November 17, 2024

The first thing you notice about Alcatraz is how small the prison actually is.  Rather than the industrial-sized farm for felons you may have expected, The Rock only occupies a minor portion of the island it inhabits – the rest being given over to a protected wildlife habitat among the ruins of the 19th century fort that once defended San Francisco Bay.  It’s almost, you could say, an intimate place to be an inmate.  In truth, it never held more than about 200 prisoners at one time – though granted those mighty few happened to be some of the most dangerous men in the world at the time: Al Capone,  Machine Gun Kelly, Doc Barker, and Robert Stroud – the Birdman of Alcatraz – to name just a few.

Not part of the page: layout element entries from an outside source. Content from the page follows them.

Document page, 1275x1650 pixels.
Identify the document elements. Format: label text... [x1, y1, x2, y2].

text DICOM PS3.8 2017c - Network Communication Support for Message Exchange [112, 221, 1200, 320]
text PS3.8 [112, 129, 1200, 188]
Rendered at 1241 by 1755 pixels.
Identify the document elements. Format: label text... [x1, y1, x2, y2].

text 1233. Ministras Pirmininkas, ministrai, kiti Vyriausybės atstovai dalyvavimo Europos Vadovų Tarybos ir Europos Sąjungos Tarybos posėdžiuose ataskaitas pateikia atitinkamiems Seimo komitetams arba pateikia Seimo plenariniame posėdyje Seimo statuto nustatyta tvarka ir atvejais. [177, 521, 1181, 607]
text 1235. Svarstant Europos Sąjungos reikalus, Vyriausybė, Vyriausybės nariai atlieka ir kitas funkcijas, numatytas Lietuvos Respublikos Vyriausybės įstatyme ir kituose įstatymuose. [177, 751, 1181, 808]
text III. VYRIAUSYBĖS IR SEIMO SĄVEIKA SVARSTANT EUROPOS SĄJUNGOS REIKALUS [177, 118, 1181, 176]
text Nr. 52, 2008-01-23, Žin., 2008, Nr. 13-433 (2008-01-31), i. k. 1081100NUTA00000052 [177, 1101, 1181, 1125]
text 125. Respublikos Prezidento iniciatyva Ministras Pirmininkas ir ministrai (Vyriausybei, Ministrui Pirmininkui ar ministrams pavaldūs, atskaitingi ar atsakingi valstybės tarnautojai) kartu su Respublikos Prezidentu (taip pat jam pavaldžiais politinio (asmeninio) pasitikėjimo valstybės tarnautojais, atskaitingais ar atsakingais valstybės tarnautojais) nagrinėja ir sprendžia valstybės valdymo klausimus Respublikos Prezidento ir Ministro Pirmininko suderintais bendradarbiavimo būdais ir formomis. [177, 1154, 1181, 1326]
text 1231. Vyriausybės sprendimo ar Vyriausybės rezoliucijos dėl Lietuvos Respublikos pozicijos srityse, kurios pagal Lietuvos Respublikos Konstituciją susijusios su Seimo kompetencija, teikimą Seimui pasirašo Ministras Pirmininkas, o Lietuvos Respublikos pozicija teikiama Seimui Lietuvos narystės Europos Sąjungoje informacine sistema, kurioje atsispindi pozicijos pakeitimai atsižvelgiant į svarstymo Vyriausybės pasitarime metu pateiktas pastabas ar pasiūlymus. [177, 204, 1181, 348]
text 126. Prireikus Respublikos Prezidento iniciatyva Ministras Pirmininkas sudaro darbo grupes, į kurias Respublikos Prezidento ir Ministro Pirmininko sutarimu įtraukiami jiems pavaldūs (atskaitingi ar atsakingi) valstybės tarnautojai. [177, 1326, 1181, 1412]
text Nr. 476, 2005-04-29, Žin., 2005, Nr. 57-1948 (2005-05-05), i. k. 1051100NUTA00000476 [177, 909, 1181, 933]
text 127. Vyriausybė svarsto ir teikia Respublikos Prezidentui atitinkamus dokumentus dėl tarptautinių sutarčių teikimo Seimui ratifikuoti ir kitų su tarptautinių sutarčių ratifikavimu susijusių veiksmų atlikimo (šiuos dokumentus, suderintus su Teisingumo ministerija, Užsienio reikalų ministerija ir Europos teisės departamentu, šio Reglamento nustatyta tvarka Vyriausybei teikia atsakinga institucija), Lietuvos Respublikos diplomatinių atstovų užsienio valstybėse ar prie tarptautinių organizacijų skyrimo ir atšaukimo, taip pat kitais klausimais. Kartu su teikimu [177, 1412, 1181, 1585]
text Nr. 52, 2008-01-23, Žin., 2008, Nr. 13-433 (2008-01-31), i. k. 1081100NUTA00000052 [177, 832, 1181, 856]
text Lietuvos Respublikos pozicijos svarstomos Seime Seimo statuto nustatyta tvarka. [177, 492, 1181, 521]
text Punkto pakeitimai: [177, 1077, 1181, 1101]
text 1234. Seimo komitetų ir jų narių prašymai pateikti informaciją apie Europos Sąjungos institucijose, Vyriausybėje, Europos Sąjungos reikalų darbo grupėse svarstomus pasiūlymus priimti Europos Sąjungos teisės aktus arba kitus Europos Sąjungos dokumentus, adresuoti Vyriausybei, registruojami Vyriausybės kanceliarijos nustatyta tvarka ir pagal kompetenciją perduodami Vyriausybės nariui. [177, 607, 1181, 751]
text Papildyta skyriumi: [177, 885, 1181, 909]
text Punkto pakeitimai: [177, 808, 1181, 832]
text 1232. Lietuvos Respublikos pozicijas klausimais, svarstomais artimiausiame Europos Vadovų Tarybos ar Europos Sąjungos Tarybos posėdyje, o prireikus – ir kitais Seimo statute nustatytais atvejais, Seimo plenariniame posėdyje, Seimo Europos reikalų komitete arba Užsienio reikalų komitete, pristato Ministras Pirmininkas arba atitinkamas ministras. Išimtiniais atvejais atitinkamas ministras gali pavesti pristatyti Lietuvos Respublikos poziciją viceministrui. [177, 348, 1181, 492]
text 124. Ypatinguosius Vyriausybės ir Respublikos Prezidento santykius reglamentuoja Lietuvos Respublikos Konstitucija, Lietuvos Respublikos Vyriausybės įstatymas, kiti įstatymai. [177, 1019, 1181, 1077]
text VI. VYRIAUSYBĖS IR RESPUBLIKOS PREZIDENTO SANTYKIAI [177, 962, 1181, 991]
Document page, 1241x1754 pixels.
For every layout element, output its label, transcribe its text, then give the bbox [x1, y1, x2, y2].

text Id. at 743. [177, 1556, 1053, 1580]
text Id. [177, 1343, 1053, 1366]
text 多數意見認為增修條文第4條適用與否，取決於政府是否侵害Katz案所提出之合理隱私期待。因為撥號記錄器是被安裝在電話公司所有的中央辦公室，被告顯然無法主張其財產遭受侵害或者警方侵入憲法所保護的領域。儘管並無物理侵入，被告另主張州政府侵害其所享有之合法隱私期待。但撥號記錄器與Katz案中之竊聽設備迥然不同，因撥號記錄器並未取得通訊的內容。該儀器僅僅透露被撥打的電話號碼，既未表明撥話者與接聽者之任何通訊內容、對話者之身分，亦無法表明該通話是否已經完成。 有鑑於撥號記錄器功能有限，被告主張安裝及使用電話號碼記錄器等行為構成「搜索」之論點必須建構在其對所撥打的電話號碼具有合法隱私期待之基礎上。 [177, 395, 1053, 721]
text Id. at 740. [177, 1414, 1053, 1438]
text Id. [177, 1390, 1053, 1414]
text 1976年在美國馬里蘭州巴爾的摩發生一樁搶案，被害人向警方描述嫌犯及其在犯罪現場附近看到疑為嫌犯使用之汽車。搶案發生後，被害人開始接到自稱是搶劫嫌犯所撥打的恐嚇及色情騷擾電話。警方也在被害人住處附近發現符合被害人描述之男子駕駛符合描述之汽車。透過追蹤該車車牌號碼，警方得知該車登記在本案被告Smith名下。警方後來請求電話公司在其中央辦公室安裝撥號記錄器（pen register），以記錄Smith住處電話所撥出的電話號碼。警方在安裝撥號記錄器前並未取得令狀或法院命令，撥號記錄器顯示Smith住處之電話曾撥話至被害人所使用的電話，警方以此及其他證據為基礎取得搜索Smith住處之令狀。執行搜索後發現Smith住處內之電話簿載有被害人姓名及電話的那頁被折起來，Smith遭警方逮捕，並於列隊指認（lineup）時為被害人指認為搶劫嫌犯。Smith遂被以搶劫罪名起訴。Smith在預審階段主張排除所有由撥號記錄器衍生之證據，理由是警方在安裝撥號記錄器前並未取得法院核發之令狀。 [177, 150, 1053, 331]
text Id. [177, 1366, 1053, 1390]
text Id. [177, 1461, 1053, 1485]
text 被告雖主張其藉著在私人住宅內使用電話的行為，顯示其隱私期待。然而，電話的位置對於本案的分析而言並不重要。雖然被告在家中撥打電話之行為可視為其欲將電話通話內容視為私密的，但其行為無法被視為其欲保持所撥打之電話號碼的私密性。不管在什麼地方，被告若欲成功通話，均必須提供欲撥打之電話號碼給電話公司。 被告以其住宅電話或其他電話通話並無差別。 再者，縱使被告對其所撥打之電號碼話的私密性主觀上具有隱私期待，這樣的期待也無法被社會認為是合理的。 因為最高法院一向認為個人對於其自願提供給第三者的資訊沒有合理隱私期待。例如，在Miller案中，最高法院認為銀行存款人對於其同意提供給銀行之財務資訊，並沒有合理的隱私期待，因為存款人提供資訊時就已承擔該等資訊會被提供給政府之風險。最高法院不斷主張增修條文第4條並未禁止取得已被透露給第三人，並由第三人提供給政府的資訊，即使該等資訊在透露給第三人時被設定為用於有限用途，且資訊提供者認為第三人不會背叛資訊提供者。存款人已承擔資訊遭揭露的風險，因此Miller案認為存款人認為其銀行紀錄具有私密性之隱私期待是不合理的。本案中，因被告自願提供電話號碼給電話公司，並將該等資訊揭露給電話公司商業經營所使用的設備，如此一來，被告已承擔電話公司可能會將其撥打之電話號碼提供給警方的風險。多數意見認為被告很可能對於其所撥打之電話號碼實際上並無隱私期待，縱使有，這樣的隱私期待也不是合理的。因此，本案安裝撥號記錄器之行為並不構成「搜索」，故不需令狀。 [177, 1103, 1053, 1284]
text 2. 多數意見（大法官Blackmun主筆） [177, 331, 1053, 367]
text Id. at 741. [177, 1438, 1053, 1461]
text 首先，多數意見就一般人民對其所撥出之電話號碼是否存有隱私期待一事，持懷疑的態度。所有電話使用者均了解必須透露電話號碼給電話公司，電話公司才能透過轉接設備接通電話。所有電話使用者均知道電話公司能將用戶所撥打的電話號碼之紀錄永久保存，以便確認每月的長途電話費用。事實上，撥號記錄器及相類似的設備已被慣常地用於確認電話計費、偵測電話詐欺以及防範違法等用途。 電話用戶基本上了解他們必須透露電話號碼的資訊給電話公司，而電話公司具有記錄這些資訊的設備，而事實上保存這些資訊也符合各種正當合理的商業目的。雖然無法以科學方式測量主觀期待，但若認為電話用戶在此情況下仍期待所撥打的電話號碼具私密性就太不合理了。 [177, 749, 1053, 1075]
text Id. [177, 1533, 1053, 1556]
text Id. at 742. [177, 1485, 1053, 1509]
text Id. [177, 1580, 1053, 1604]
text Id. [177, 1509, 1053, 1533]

In use as a Federal Penitentiary for just 29 years, it’s amazing how much mythology has accrued.  Perhaps it’s due to the tantalizing proximity to the city itself:  prisoners in the isolation ward known as cell block D faced the shoreline and reported that when the breeze was right they could hear music and noise wafting over from the yacht club’s parties just a mile away.  Or perhaps it’s the prison’s seeming impenetrability, offering no chance of escape:  36 prisoners were involved in 14 escape attempts but no prisoner successfully escaped.  Three of them did make a daring, deft attempt – immortalized in the Clint Eastwood film, Escape from Alcatraz – but the official story reports that despite all the effort involved in chiseling through the concrete around their air vents and leaving papier mache dummies tucked up in their beds, the three men u;timately drowned in the cold waters of the bay while trying to reach the mainland.

Another lesser-known fascination with the island lies in its role as part of the civil rights movements of the 1960’s:  on the morning of November 20, 1969, 79 American Indians landed on the island (despite an attempted Coast Guard blockade) and began an Occupation to protest the government’s confiscation of native lands.   Lasting 19 months, the occupation was eventually ended by a force of government officers who removed the last of the dwindling protesters. Though fraught with controversy, the Occupation is hailed by many as a success for having led to the end of the government’s Termination  & Relocation policy, which sought to assimilate native tribes into mainstream society. (Interesting side note:  as a child, the actor Benjamin Bratt was in the occupation with his mother and his siblings.)

Then again, maybe we all just have an abiding – if slightly creepy – fascination with people and places that operate outside of the social norms.  How else do you explain the line of idiot tourists eagerly waiting to have themselves photographed inside a  crumbling jail cell?